A disappointed flower enthusiast.

Marketing with Intent in 2018

The way that people search online has evolved, and search engines like Google have grown to understand and adapt to this evolution in order to capture the most accurate needs and wants of users. To maximize usefulness and cut down on aimless searching, Google has broadened its scope to allow for and optimize toward search intent.

When a user types a specific sequence of terms, Google wants to return not only the best results for those exact terms, but also results that may also speak to the intent of the person entering them into the search box. What might this user mean, outside of the explicit terminology he or she is providing? And where Google goes, marketers and advertisers must follow.

Enter: intent-based marketing and advertising.

The Importance of Intent

Search Engine Land puts it best: “a keyword can look like a perfect fit, but if most of the searches related to a term aren’t related to your business, that keyword probably isn’t worth your time or money.” Understanding the intent behind the terms users might type in to find your business is key.

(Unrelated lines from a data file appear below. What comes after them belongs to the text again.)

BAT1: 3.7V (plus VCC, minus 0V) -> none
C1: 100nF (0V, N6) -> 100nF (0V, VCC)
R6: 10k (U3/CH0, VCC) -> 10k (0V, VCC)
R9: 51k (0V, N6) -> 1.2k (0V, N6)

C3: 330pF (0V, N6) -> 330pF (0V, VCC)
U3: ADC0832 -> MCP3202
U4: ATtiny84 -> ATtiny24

If you own an online flower shop, and you optimize for not only every type of flower imaginable but also for keywords like “flower guides” and “flower power,” you can see how user intent may not align with conversions. When searchers arrive at your online flower shop looking for “flower guides for 2018” before they head out on their flower identification trip (it could be a thing!) and only find bouquets for Mother’s Day, their intent does not align with your content.

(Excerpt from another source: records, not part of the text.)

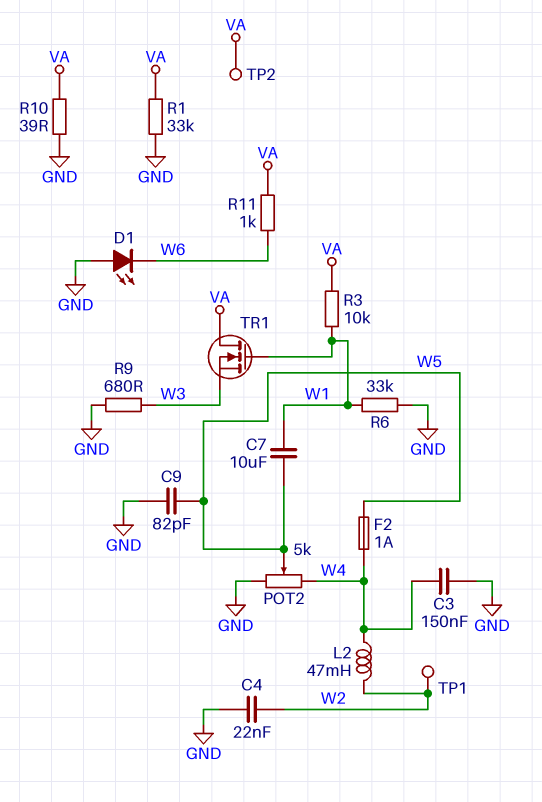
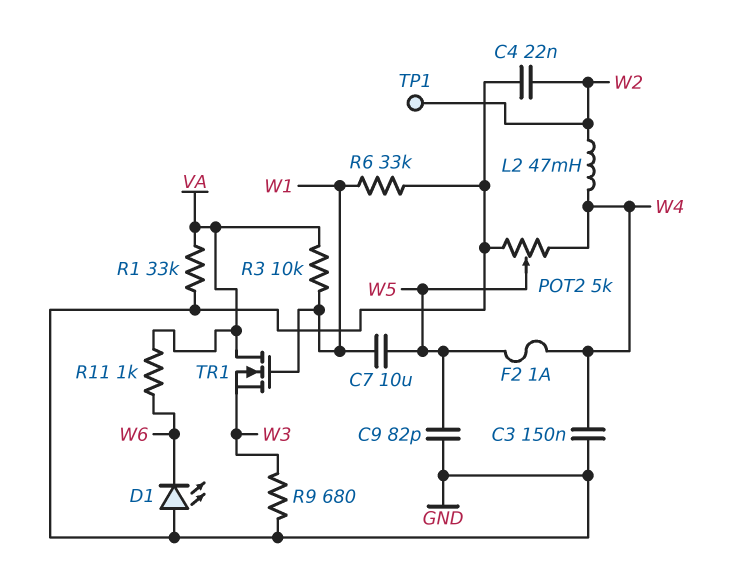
R10: 39 (GND, VA) -> none
TP2: test point (VA) -> none

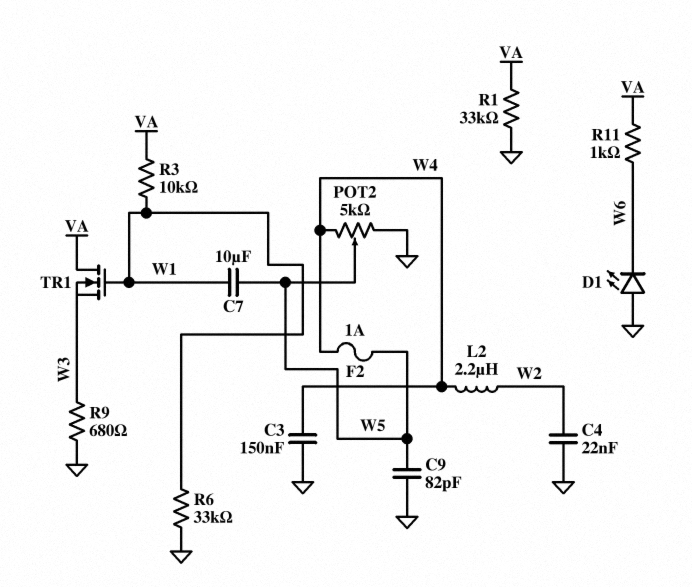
L2: 47mH (W2, W4) -> 2.2uH (W2, W4)
TP1: test point (W2) -> none

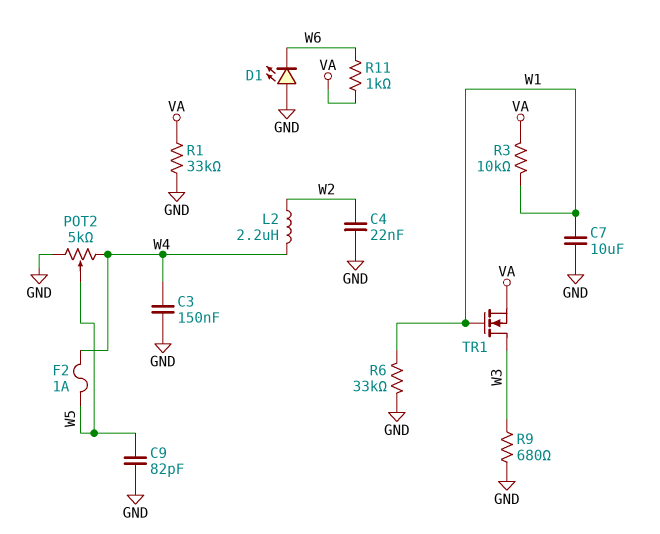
C7: 10uF (W1, W5) -> 10uF (GND, W1)
TR1: NMOS (G W1, D VA, S W3) -> NMOS (G W1, D W3, S VA)

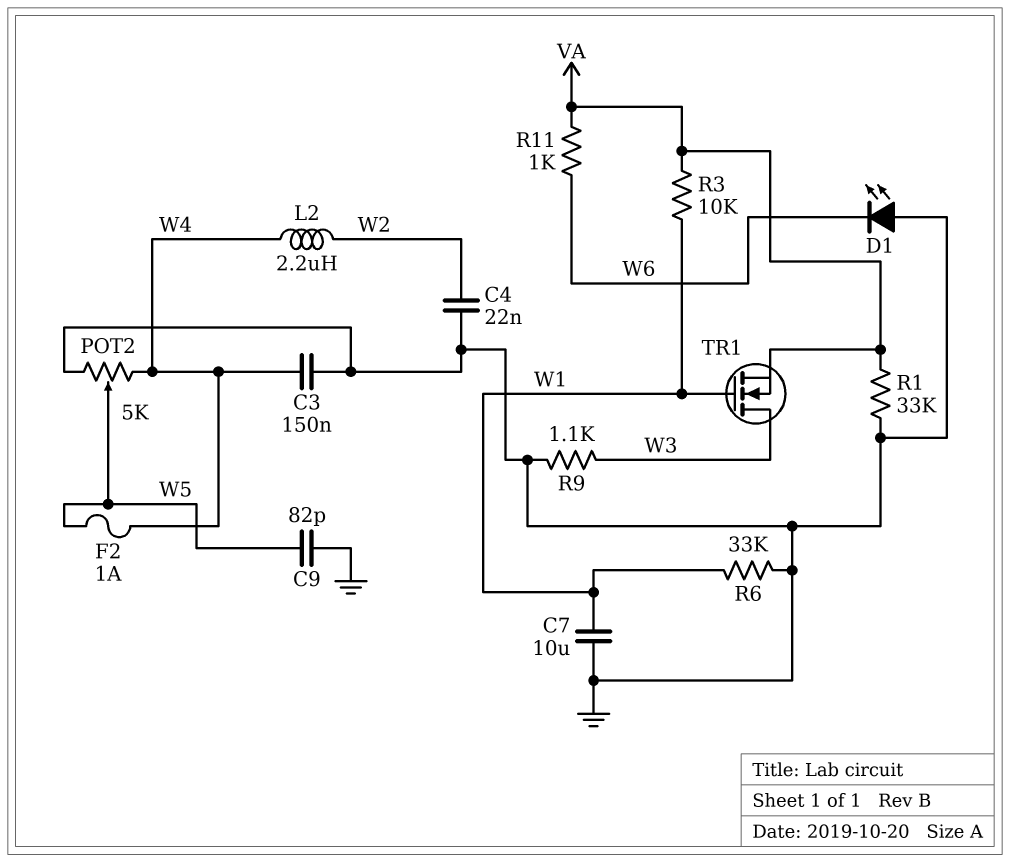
R9: 680 (GND, W3) -> 1.1k (GND, W3)

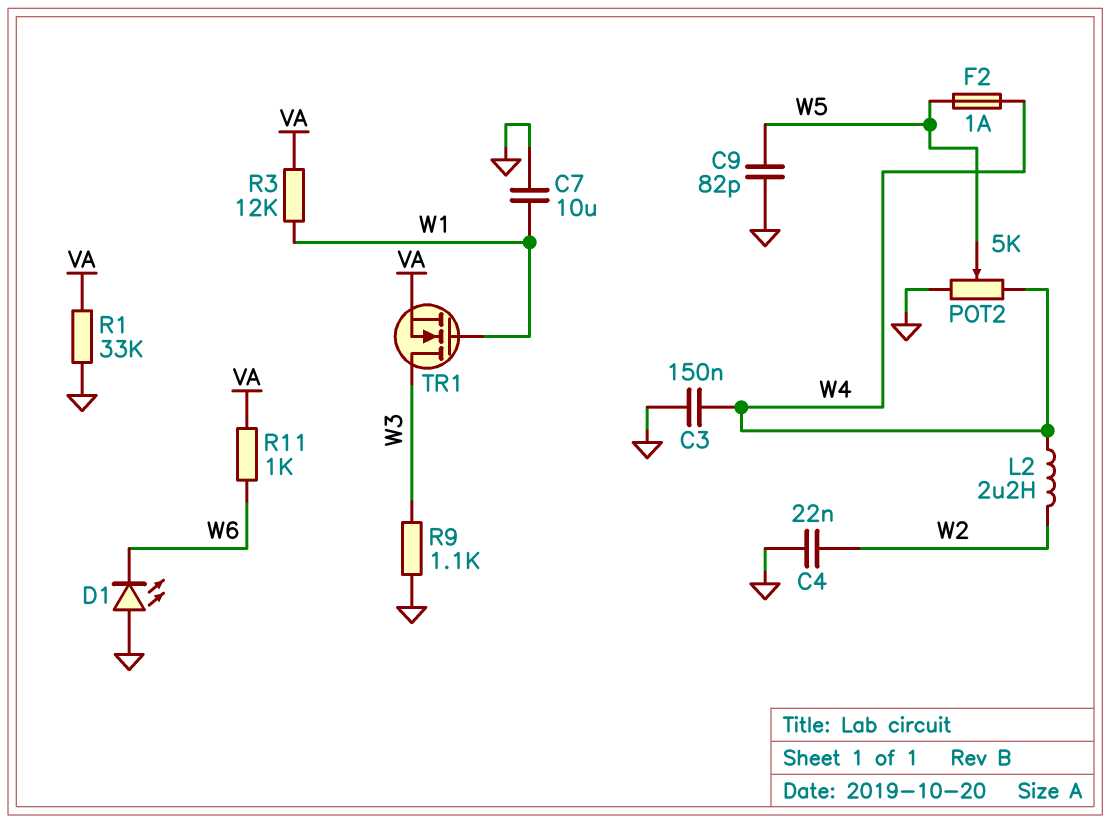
R3: 10k (VA, W1) -> 12k (VA, W1)
R6: 33k (GND, W1) -> none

You may be getting a lot of traffic from your overzealous optimization with all keywords flower, but if your new abundance of users intended to find something and didn’t, that traffic isn’t worth its weight in conversions. Of course, an increase in traffic for even something closely related to your product IS worth something organically (SEO allows you to spread your intent wings a little further to increase brand awareness though content optimization of related keywords). In this case, you might want to write up a flower guide for your shop’s blog and try to capture that audience’s intent AND desire to shop through ranking that article, but you don’t want your main selling page to rank for this keyword.

Why? Because if Google sees that your selling page is getting a lot of traffic for flower guides – something you don’t even have!  – that same content will be tougher to rank for “daisies for sale” or “bouquets for mom” as well. In this way, you can jeopardize your entire paid and organic conversion strategy by getting intent wrong.

Intent – Based Research

A good first step, as Search Engine Land suggests, is to Google some of your main keywords and see if the top results align with what you are trying to sell to people who come to your website.

 

Screenshot of Google

 

Notice how Google is showing educational information first? This is a good indicator that Google finds the intent behind this keyword to be primarily focused on learning about flowers, not selling them (Look at Proflowers listening to our organic article advice, though!).

 

ScreenShot Mother's Day Bouquet

 

“Mother’s Day Bouquet”, on the other hand, definitely has some serious purchasing power to it. The intent behind this term aligns with what you are trying to do. Though the word “flower” may not be included, or “purchase,” Google has determined that people searching for that keyword intend on purchasing a Mother’s Day Bouquet.

Understanding what each of your keywords are really intended for can help you to better narrow in on your target audience and therefore strengthen both your organic search and especially your paid search strategies. After all, do you want to spend money for clicks on a keyword that is not used by people intending to convert? As we touched on earlier, understanding intent may also help you build an organic content strategy by offering secondary keywords that might help generate traffic and brand awareness for your site through article creation.

Custom Intent Audiences

So, Google has clearly prioritized understanding the intent behind certain keywords and delivering what it thinks is the most relevant content (e.g. “Mother’s Day Bouquet” leads to purchasing opportunities despite no mention of the word “purchase” in the query). But beyond that, what is the search engine doing to capitalize even further on intent? Let’s talk Display Network for a moment.

Months ago, Google released Custom Intent Audiences for Display only, which are highly targeted audiences who are most likely to be interested in and therefore purchase your product or service. You can take advantage of auto-generated intent audiences or create your own by tying together keywords and URLs related to your offering. The idea is to direct shoppers who are looking at content related to your product to convert on your site. Essentially, you are leveraging peoples’ search habits to determine what their intention is (to buy something related to that search).

In March, Google extended Custom Intent Audiences to include YouTube. According to Search Engine Land, “To use custom intent audiences on YouTube, advertisers will set up a video campaign in AdWords and add keywords related to their products or services that their prospects are likely to be searching during their research. Those people can then be reached with ads as they watch videos on YouTube. Targeting is based simply on users having performed particular searches on Google.com.”

The creation and expansion of Custom Intent Audiences show that understanding what people are trying to do online – whether it is through the use of a keyword or through the viewing of a video – can help businesses better understand and market to their target audiences. This trend will only continue with new releases from Google and more algorithmic changes to accommodate intent – so now is the time to get on board.